I suppose this is what happens when you are starved of meaningful relationships or anything to do as a young man

Glowy purple eyes are a sign of heavy radiation poisoning. Sorry user your cock will shrink and fall off in a week

I am not even average looking.
I just don't care about it. The least I can do is to accept that some people were fortunate to have good looks and it attracts people to them, meanwhile me would have to deal with businell only like relationships.

No, i dont have insecuritys about my looks.
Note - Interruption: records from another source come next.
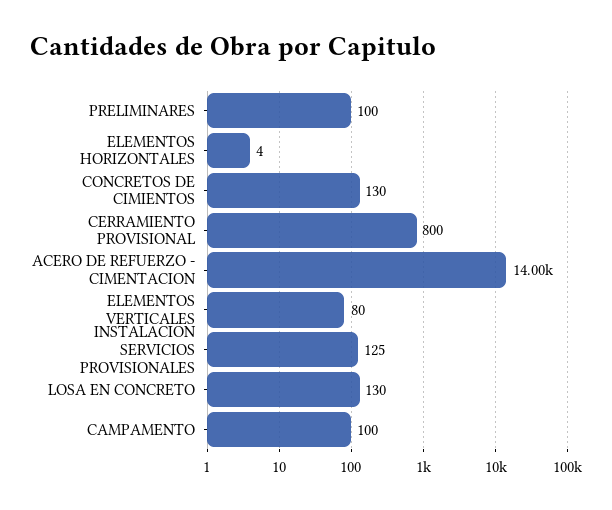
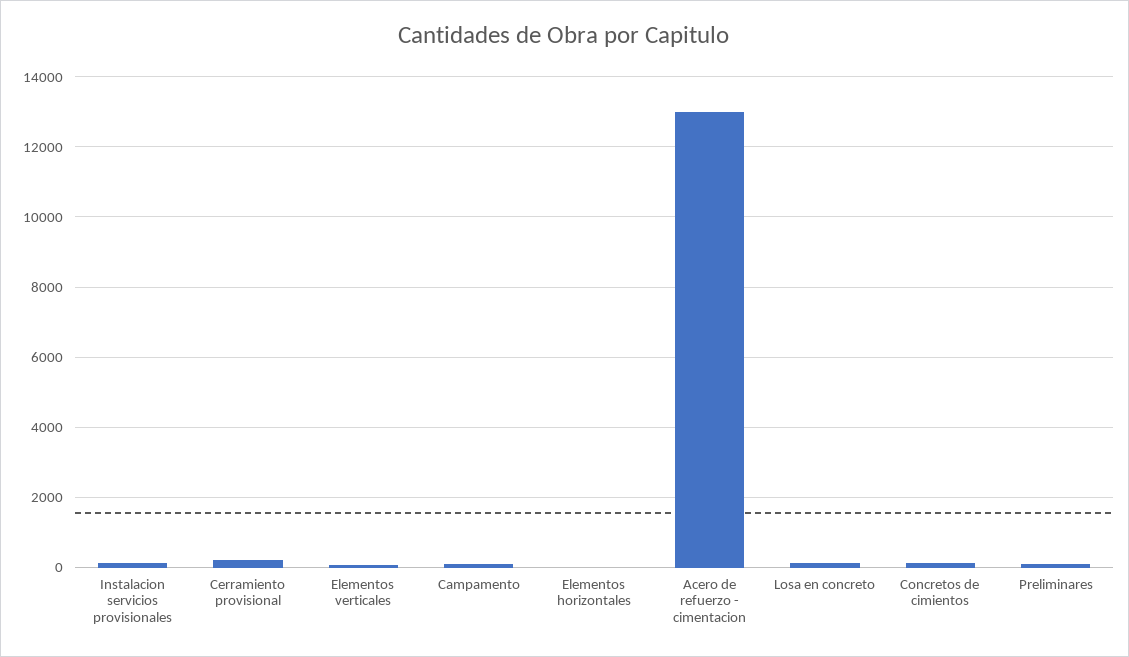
  {
    "PRELIMINARES": 100,
    "ELEMENTOS HORIZONTALES": 4,
    "CONCRETOS DE CIMIENTOS": 130,
-   "CERRAMIENTO PROVISIONAL": 800,
+   "CERRAMIENTO PROVISIONAL": 200,
-   "ACERO DE REFUERZO - CIMENTACION": 14000,
+   "ACERO DE REFUERZO - CIMENTACION": 13000,
    "ELEMENTOS VERTICALES": 80,
    "INSTALACION SERVICIOS PROVISIONALES": 125,
    "LOSA EN CONCRETO": 130,
    "CAMPAMENTO": 100
  }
Stop measuring yourself on other people, jealousy is a sin.

i wish i looked like a girl but since i already almost look like one it's not a serious insecurity
still it would be better to look more like... eh

Yes, especially when I see ugly guys with good looking gf in the streets

Nah Im ugly so I dont give a shit, I only want to maintain my fitness level.
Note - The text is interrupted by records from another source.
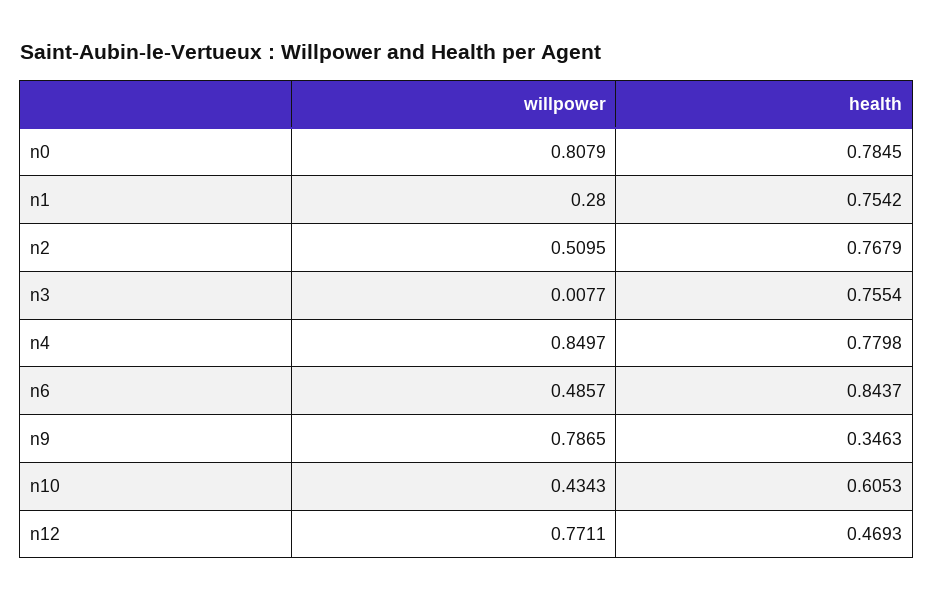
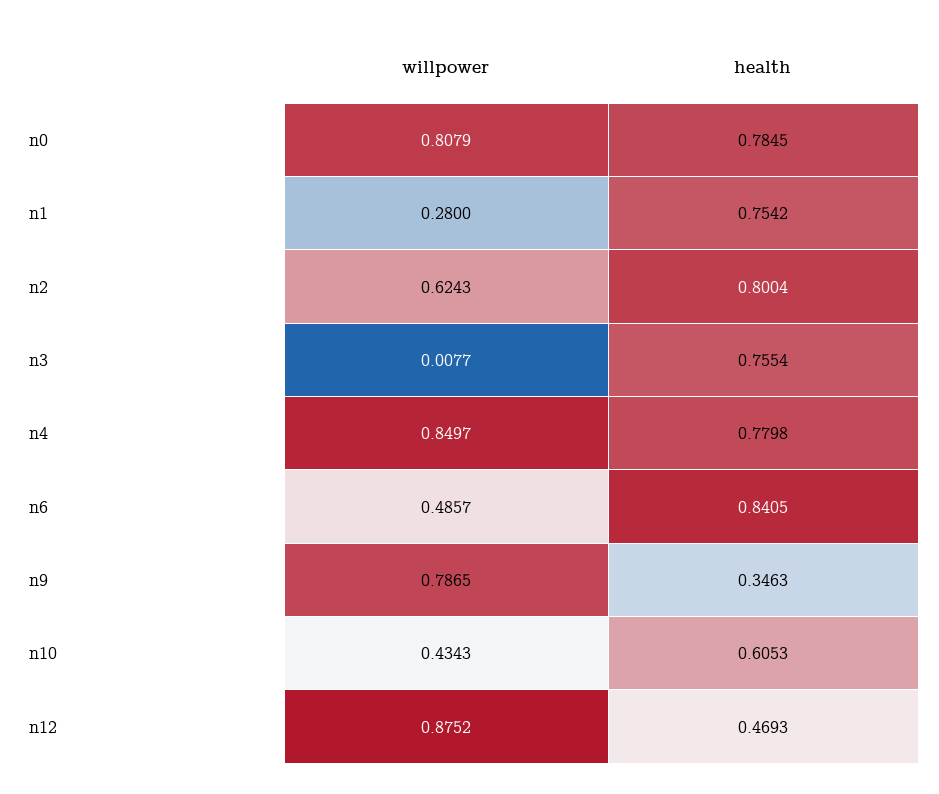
  {
    "willpower": {
      "n0": 0.8079,
      "n1": 0.28,
-     "n2": 0.5095,
+     "n2": 0.6243,
      "n3": 0.0077,
      "n4": 0.8497,
      "n6": 0.4857,
      "n9": 0.7865,
      "n10": 0.4343,
-     "n12": 0.7711
+     "n12": 0.8752
    },
    "health": {
      "n0": 0.7845,
      "n1": 0.7542,
-     "n2": 0.7679,
+     "n2": 0.8004,
      "n3": 0.7554,
      "n4": 0.7798,
-     "n6": 0.8437,
+     "n6": 0.8405,
      "n9": 0.3463,
      "n10": 0.6053,
      "n12": 0.4693
    }
  }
The only thing I don't like about myself is that I've always been a lanklet. Nice results started to appear 2 years ago when I surpassed the 70kg barrier for the first time (I'm 183cm tall), but pandemics came, I got injured until this day and lost all the achievements. I'm about to turn 25yo in two months and, luckily, I'll be fully recovered by this year.

I know what you mean, I kinda feel it too. Unironically start going to the gym, if you take it seriously it doesn’t take long to see some results and it feels so rewarding in regards of self esteem. A haircut also might make you feel better

I'm not insecure, I just accepted that I'm ugly and generally undesirable for women.

t. Dorian Grey

yea this is true. I unironically started going a few weeks ago and then got stuck in isolation for two weeks. Now I'm not sure if I want to go again or not because I have some costs to cover
I get the reference and what you're trying to say but I've never read the book myself. Is it worth reading?